Untiled output is not a valid COG — writing with the plain GTiff driver without tiled=True produces a striped GeoTIFF that fails COG validation regardless of codec. Use driver="COG" (as above) or set tiled=True, blockxsize=512, blockysize=512 on the GTiff driver so range reads work.

Overviews compressed differently from the base — with the GTiff driver, overviews can be written with a different codec than the full-resolution data unless you set COMPRESS_OVERVIEW. The COG driver keeps them consistent; if you build overviews manually, set the overview compression explicitly or readers pay a mixed decompression cost.


FAQ

Is ZSTD always better than DEFLATE for COGs?
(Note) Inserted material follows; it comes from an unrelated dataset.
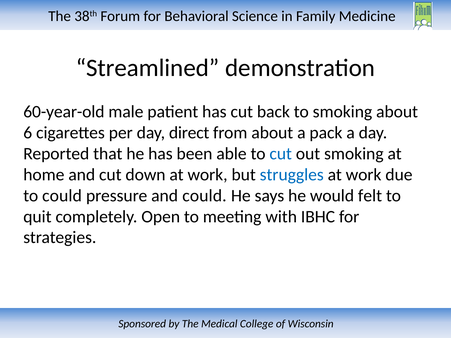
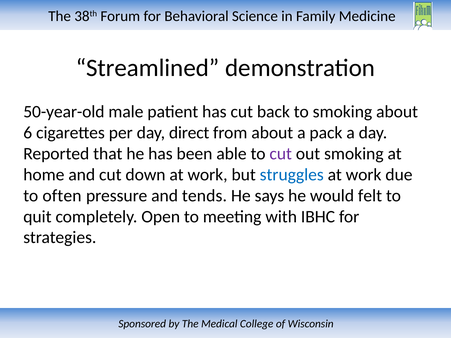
60-year-old: 60-year-old -> 50-year-old
cut at (281, 154) colour: blue -> purple
to could: could -> often
and could: could -> tends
For most workloads ZSTD gives a similar or better compression ratio at a fraction of the write time, and it decompresses faster, so it is the better default when your whole toolchain runs GDAL 2.3 or newer. DEFLATE remains the safer choice for maximum compatibility because it has been in GDAL for decades and every reader understands it, which matters if consumers may run old software.

Which PREDICTOR value should I use for float versus integer rasters?

Use PREDICTOR=2 (horizontal differencing) for integer rasters such as int16 reflectance or uint8 masks, and PREDICTOR=3 (floating-point predictor) for float32 or float64 data. Predictor 3 on integers or predictor 2 on floats can enlarge the file rather than shrink it, so match the predictor to the dtype. Leaving PREDICTOR=1 (none) is safe but usually gives a worse ratio on smooth imagery.

Does ZSTD decompression cost more per Dask worker?

No — the opposite. ZSTD decompresses faster than DEFLATE at comparable ratios, so when many Dask workers each read tiles from the same COG the aggregate CPU spent on decompression is lower with ZSTD. That makes ZSTD attractive for cloud pipelines where hundreds of range reads are decompressed in parallel and decompression, not the network, can become the bottleneck.